Funding Opportunity W911NF-12-R-0012-02 (Mathematics)
Division of Applied Mathematics, Army Research Office (ARO)
We address a rather neglected but very important research area in stochastic multiscale modeling, namely the propagation of uncertainty across domains characterized by partially correlated processes but with vastly different correlation lengths in space/time. This class of problems includes stochastic/stochastic domain interaction but also stochastic/deterministic coupling. Both the deterministic and stochastic processes may be described by either partial differential equations (PDEs or SPDES) or particle systems, e.g. smooth particle hydrodynamics (SPH) or dissipative particle dynamics (DPD). The domains we consider may be embedded or adjacent but partially overlapping. The fundamental open question we address is the construction of proper transmission boundary conditions at the interface that preserve global statistical properties as it is computationally prohibitive to preserve continuity of trajectories across domains. No rigorous theory or even effective empirical algorithms have yet been developed for interfaces defined in terms of functionals of the stochastic field, e.g. mean, variance or multi-point correlations. In addition to the high-dimensionality challenge, the stochastic processes across domains are correlated and hence new theoretical developments are required to represent such stochastic correlated systems.
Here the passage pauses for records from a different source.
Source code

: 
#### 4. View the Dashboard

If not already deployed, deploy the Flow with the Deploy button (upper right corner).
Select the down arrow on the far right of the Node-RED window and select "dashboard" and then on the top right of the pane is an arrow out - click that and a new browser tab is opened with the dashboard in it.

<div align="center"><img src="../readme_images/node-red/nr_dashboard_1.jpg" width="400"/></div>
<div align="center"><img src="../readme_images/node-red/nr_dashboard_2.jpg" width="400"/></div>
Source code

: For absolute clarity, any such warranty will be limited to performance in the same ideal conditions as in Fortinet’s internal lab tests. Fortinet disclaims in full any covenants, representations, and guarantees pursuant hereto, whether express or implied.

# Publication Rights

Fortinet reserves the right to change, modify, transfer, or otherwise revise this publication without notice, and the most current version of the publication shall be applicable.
To overcome these difficulties we propose to develop a new general framework for multi-scale propagation of uncertainty in heterogeneous stochastic systems based on multi-level domain decomposition methods. The key idea relies on new types of interface conditions and new time-integrators combined with reduced-order representations and generalized Schwarz methods. This is a timely quest, motivated in particular by recent advances in stochastic modeling techniques, domain decomposition methods and parallel computational algorithms. Specifically, we propose to develop two different approaches based on (1) state-based coupling, where moments of the state variable are employed for information exchange at the interfaces, and (2) PDF-based coupling, where the probability density function is used. The former is based on a theory we developed recently for multi-correlated processes to determine series expansions in terms of a reduced set of random variables and to represent random functions with characteristic components at different spatial scales, e.g. superposition of two (or more) processes with different correlation length. The latter is based also on a new theory that extends the Fokker-Planck-Kolmogorv equation to processes with correlated noise of arbitrary correlation length. The three-year research plan consists of theoretical and numerical developments as well as a general software framework that will implement the proposed algorithms in a seamless way for parallel environments. Demonstration examples will be drawn from multi-scale problems in solid and fluid mechanics as well as general advection-diffusion-reaction systems.
The proposed work will have a significant and broad impact as it will set the foundations of a new stochastic multi-level approach to uncertainty propagation, which is useful to multiscale modeling in many applications of interest to Army Research Labs. For instance, multi-scale stochastic modeling of complex materials and devices, dynamic data-driven applications, complex networks and multi-fidelity optimization under uncertainty.